The follow-up More Music From the Valley Girl Soundtrack is even better, since it features a wider range of artists. Sparks is still there with their incredible “Eaten by the Monster of Love” and “Cool Places.” Instead of Josie Cotton, you get the Josie Cotton sound-alike of “Girls Like Me.” The Jam’s masterpiece “Town Called Malice” and Bananarama’s “He Was Really Saying Something.” Also featured on volume two are songs by Culture Club, Thompson Twins and Rachel Sweet. And who can ever forget Total Coelo’s “I Eat Cannibals.”
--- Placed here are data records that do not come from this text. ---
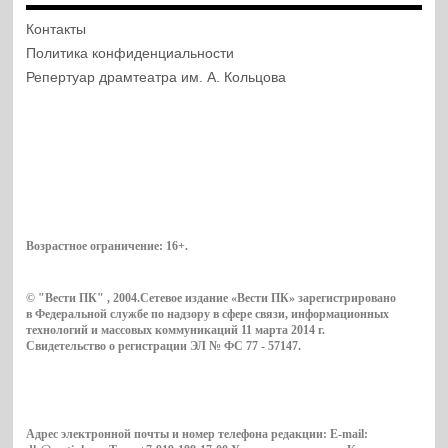
Контакты
Политика конфиденциальности
Репертуар драмтеатра им. А. Кольцова
Возрастное ограничение:
16+
.
© "Вести ПК" , 2004.Сетевое издание «Вести ПК» зарегистрировано
в Федеральной службе по надзору в сфере связи, информационных
технологий и массовых коммуникаций 11 марта 2014 г.
Свидетельство о регистрации ЭЛ № ФС 77 - 57147.
Адрес электронной почты и номер телефона редакции: E-mail: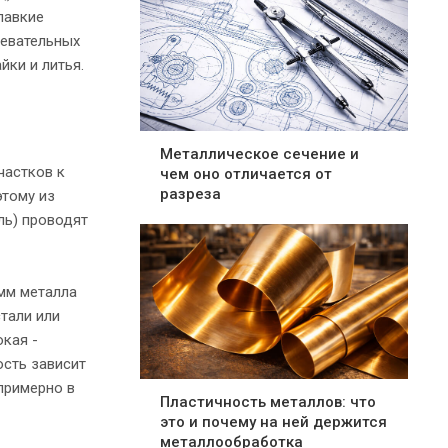
лавкие
ревательных
йки и литья.
Металлическое сечение и
частков к
чем оно отличается от
разреза
этому из
ль) проводят
амм металла
стали или
окая -
ость зависит
примерно в
Пластичность металлов: что
это и почему на ней держится
металлообработка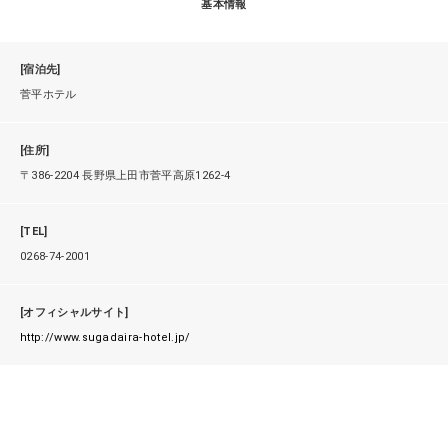
基本情報
[宿泊先]
菅平ホテル
[住所]
〒386-2204 長野県上田市菅平高原1262-4
[TEL]
0268-74-2001
[オフィシャルサイト]
http://www.sugadaira-hotel.jp/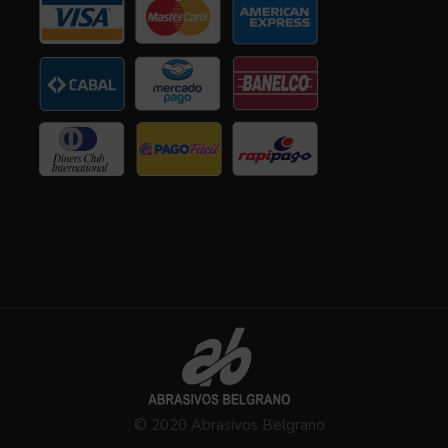
© 2020 Abrasivos Belgrano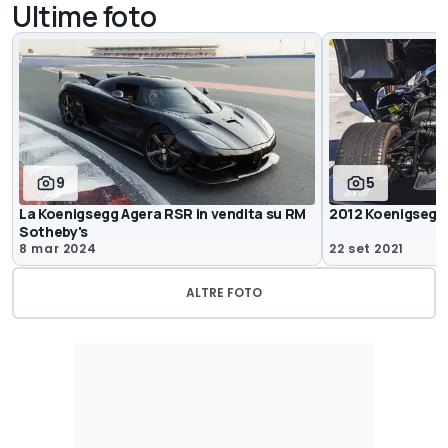
Ultime foto
9
5
La Koenigsegg Agera RSR in vendita su RM
2012 Koenigsegg
Sotheby's
8 mar 2024
22 set 2021
ALTRE FOTO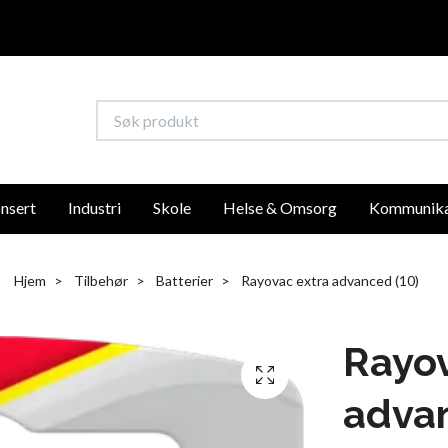
nsert
Industri
Skole
Helse & Omsorg
Kommunika
Hjem
Tilbehør
Batterier
Rayovac extra advanced (10)
Rayov
advan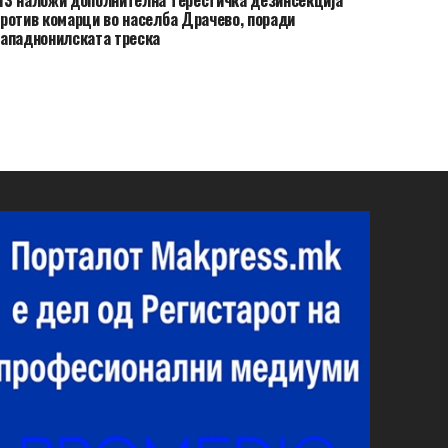
ротив комарци во населба Драчево, поради
ападнонилската треска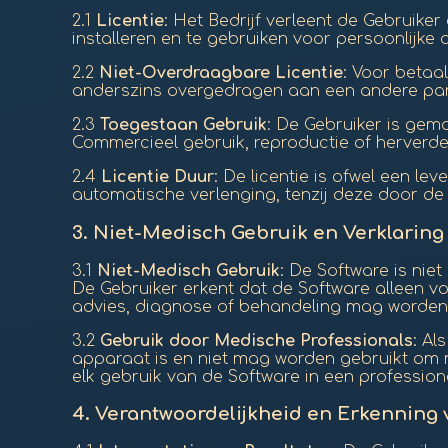
2.1
Licentie
: Het Bedrijf verleent de Gebruike
installeren en te gebruiken voor persoonlijke 
2.2
Niet-Overdraagbare Licentie
: Voor betaa
anderszins overgedragen aan een andere part
2.3
Toegestaan Gebruik
: De Gebruiker is gem
Commercieel gebruik, reproductie of herverde
2.4
Licentie Duur
: De licentie is ofwel een l
automatische verlenging, tenzij deze door de 
3.
Niet-Medisch Gebruik en Verklaring
3.1
Niet-Medisch Gebruik
: De Software is ni
De Gebruiker erkent dat de Software alleen vo
advies, diagnose of behandeling mag worden 
3.2
Gebruik door Medische Professionals
: Al
apparaat is en niet mag worden gebruikt om m
elk gebruik van de Software in een profession
4.
Verantwoordelijkheid en Erkenning 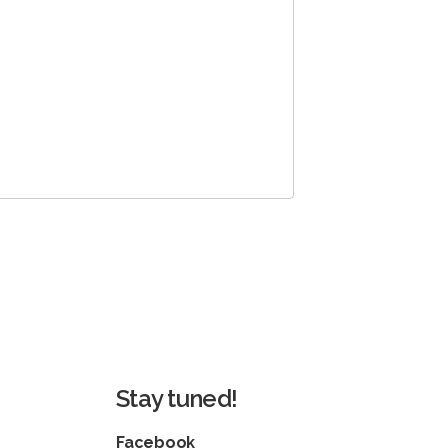
Stay tuned!
Facebook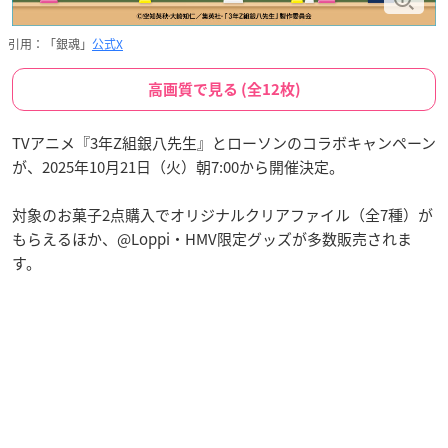
引用：「銀魂」
公式X
高画質で見る (全12枚)
TVアニメ『3年Z組銀八先生』とローソンのコラボキャンペーン
が、2025年10月21日（火）朝7:00から開催決定。
対象のお菓子2点購入でオリジナルクリアファイル（全7種）が
もらえるほか、@Loppi・HMV限定グッズが多数販売されま
す。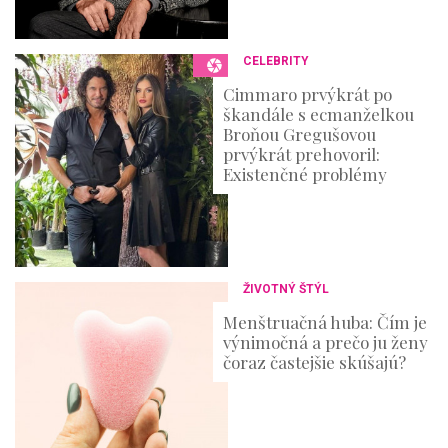
CELEBRITY
Cimmaro prvýkrát po
škandále s ecmanželkou
Broňou Gregušovou
prvýkrát prehovoril:
Existenčné problémy
ŽIVOTNÝ ŠTÝL
Menštruačná huba: Čím je
výnimočná a prečo ju ženy
čoraz častejšie skúšajú?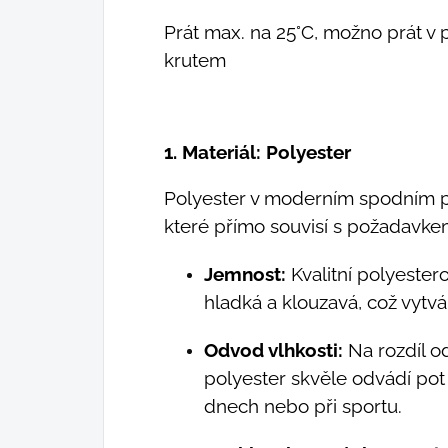
Prát max. na 25°C, možno prát v 
krutem
1. Materiál: Polyester
Polyester v moderním spodním p
které přímo souvisí s požadavke
Jemnost:
Kvalitní polyester
hladká a klouzavá, což vytvá
Odvod vlhkosti:
Na rozdíl od
polyester skvěle odvádí pot 
dnech nebo při sportu.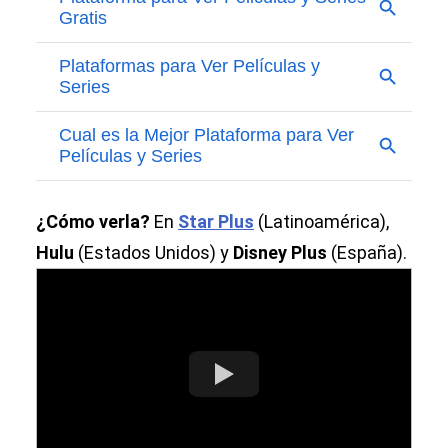
¿Cómo verla?
En
Star Plus
(Latinoamérica),
Hulu
(Estados Unidos) y
Disney Plus
(España).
It’s hard to imagine any soundtrack featuring songs from the past decade ever being worth listening to whether you’ve seen the movie or not. New Wave was ridiculed by many at the time, but most of these songs sound fresher today than most new songs. New Wave songs have a frenetic energy and a sense of fun that is sorely missing from the repetitive, rap-heavy garbage that dominates radio today. Not only that, but notice how differently the songs sound; you can actually tell the difference between the music of the Plimsouls and New Order, between the Jam and Josie Cotton. Today’s music is so homogenized and pre-packaged and market-tested that it all seems to have been produced by one man. And I’m not just limiting that description to the utterly redundant and repetitive rhythm and lyrical content of rap. To lend further credence to the argument that today’s music says nothing to people about their life, consider that most of the songs used in Napoleon Dynamite are from the 80s and are New Wave. Can you imagine getting the same feeling from watching Napoleon Dynamite with contemporary songs?
There are other soundtracks that feature good New Wave songs and I highly recommend the soundtrack for Grosse Pointe Blank for its wonderful ska tracks. But if you really want to get a full taste of the best music from the New Wave era, these will probably do the trick.